Jacoby is particularly annoyed that despite the supposed cultural shift away from Christianity, presidential candidates still campaign "as if all potential voters were among the faithful." Even Democrats, she says, "are only a trifle more secular in their appeals." Well, if you say so.
Jacoby doesn't criticize nonreligious Americans who vote for these candidates, because no candidate "who full-throatedly endorses nonreligious humanism" is on the ballot. But she's not happy that the "candidates themselves ignore the growing group of secular voters."
She admits — shockingly — that "America is still predominantly a Christian nation," but that's not, in her view, why Christians are more powerful. Christians, she argues, are no more homogenous or monolithic in their views than secularists. Indeed, only evangelicals, as a group, are larger than those Americans "who don't belong to any church." The "unchurched," she says, at 22.8 percent, "make up a larger group than Catholics, any single Protestant denomination and small minorities of Jews, Muslims, and Hindus."
Instead, she thinks secularists are politically weak partly because they are not "joiners" and they reject labels. Many of the religiously unaffiliated would rather not identify with any group than label themselves as atheists or agnostics. Without joiners, she says, you can't create a lobby.
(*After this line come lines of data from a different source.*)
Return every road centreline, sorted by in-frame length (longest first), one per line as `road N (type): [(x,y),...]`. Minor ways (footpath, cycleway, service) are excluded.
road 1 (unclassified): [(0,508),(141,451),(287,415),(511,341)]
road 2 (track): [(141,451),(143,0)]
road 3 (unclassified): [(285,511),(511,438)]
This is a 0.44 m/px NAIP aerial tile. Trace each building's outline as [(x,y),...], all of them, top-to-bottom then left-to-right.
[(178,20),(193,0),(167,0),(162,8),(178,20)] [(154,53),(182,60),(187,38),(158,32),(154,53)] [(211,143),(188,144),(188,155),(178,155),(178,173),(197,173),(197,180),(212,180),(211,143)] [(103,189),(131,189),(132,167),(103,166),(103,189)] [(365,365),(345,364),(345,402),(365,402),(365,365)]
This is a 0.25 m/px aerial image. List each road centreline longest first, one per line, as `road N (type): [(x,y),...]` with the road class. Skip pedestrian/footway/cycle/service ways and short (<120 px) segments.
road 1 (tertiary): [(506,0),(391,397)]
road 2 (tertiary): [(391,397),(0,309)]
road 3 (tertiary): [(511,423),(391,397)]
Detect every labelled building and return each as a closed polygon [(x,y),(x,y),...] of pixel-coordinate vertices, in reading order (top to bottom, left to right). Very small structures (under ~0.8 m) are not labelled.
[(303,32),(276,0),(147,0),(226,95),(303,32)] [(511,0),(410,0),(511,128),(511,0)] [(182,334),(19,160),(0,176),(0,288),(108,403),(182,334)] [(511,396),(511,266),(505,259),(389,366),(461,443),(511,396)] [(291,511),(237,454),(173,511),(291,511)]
This is all rather bizarre, though, when you consider the inroads secularists have made in our society. In the first place, let's not forget that the Democratic Party booed God at its last convention. And though its presidential candidates may be unwilling to overtly appeal to secularists, they clearly pay homage to goddess Gaia in their quasi-pious adherence to the catechism of climate change. They bow to abortion rights as if abortion were a sacred ritual mandated by a pagan god of child sacrifice.
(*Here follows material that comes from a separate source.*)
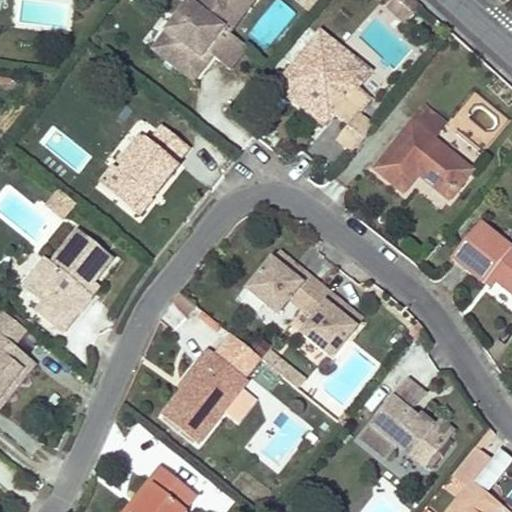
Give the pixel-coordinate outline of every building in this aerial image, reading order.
[(192,83),(206,64),(200,59),(205,52),(211,57),(229,71),(246,50),(228,36),(256,0),(192,0),(152,52),(192,83)] [(292,0),(309,13),(319,0),(292,0)] [(411,0),(394,0),(387,8),(404,23),(419,6),(411,0)] [(340,140),(355,152),(372,131),(357,119),(362,113),(373,99),(344,75),(354,62),(321,35),(295,67),(311,79),(311,86),(305,87),(308,104),(330,122),(334,118),(349,129),(340,140)] [(200,59),(206,64),(211,57),(205,52),(200,59)] [(404,192),(419,174),(422,170),(427,175),(424,178),(449,198),(472,170),(435,140),(447,125),(425,108),(375,168),(404,192)] [(362,113),(357,119),(372,131),(377,125),(362,113)] [(118,169),(102,188),(134,214),(142,204),(148,209),(154,202),(149,199),(155,192),(159,196),(180,170),(177,167),(190,151),(164,128),(150,146),(125,176),(118,169)] [(142,139),(118,169),(125,176),(150,146),(142,139)] [(149,199),(154,202),(159,196),(155,192),(149,199)] [(59,194),(48,208),(65,221),(76,207),(59,194)] [(142,204),(134,214),(140,219),(148,209),(142,204)] [(484,284),(486,281),(491,275),(497,280),(511,292),(511,247),(483,225),(454,260),(484,284)] [(53,265),(30,293),(44,306),(38,315),(63,336),(94,298),(87,292),(94,284),(114,260),(80,232),(53,265)] [(280,254),(273,263),(294,279),(300,270),(280,254)] [(22,287),(30,293),(53,265),(45,259),(22,287)] [(294,279),(273,263),(249,293),(279,317),(286,309),(309,328),(303,336),(334,360),(358,330),(337,313),(344,305),(300,270),(294,279)] [(491,275),(486,281),(493,286),(497,280),(491,275)] [(94,284),(87,292),(94,298),(101,290),(94,284)] [(180,295),(173,303),(188,315),(194,306),(180,295)] [(344,305),(337,313),(358,330),(365,321),(344,305)] [(4,315),(0,320),(0,403),(32,362),(17,349),(28,335),(18,326),(4,315)] [(201,369),(184,391),(163,416),(198,444),(223,412),(241,391),(248,382),(209,351),(197,366),(201,369)] [(290,369),(278,360),(277,361),(268,354),(262,361),(283,377),(290,369)] [(0,415),(39,366),(32,362),(0,403),(0,415)] [(197,366),(181,387),(184,391),(201,369),(197,366)] [(305,382),(290,369),(283,377),(298,390),(305,382)] [(412,412),(415,409),(427,394),(408,380),(363,437),(389,459),(399,447),(427,469),(452,438),(436,426),(422,415),(420,419),(412,412)] [(254,401),(241,391),(223,412),(237,423),(254,401)] [(422,415),(415,409),(412,412),(420,419),(422,415)] [(441,420),(436,426),(452,438),(456,433),(441,420)] [(473,484),(493,460),(476,447),(453,476),(468,489),(472,483),(473,484)] [(134,511),(129,511),(127,510),(124,511),(185,511),(183,510),(195,496),(160,468),(149,482),(155,487),(134,511)] [(149,482),(127,510),(129,511),(134,511),(155,487),(149,482)] [(468,489),(459,500),(473,511),(496,511),(501,507),(473,484),(472,483),(468,489)] [(473,511),(459,500),(449,511),(473,511)]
More important, secular values are in the ascendancy in this nation, not just in our university and culture, but also in the outworking of our laws. Almost overnight, militant secularists have imposed same-sex marriage on society through the super-legislature formally known as the United States Supreme Court. Tyrannical liberal policy makers and judges have forced the federal funding of abortifacients. Formerly free private bakers can't refuse to sell their product for a ceremony that violates their religious beliefs.
Secularists own the curriculum in our public schools and universities. They expel prayer and symbols of Christianity from the public square, our schools and our military institutions. Don't dare be caught voluntarily praying to the God of the Bible in your private time in school, but the school will teach you how to practice the Five Pillars of Islam. Secularists are infringing, selectively, on the freedom of association of Christian groups on campuses. And much more.
Don't misunderstand. I do not seek to portray Christians as victims, but for all her concern, Jacoby has nothing to fear from Christians, who would not suppress secularists' liberties. On the other hand, it is undeniable that militant secularists command that society extend tolerance toward everyone except Christians. As hard-nosed secularists have been caught admitting, they simply refuse to tolerate ideas they find intolerable. They have no interest in applying their adage "live and let live" to those odious Christians.
Jacoby is sick of hearing "God bless America" at the end of every major political speech, and longs to hear Thomas Paine's observation that "the most formidable weapon against errors of every kind is Reason."
With all respect to Thomas Paine, I'm not as worried about errors as encroachments on our liberties. And I'd far rather trust one's commitment to the Constitution and rule of law than abstract reason. Christians embrace reason as much as secularists, but as jealous adherents to constitutional liberties, we are much better guardians of liberty for all.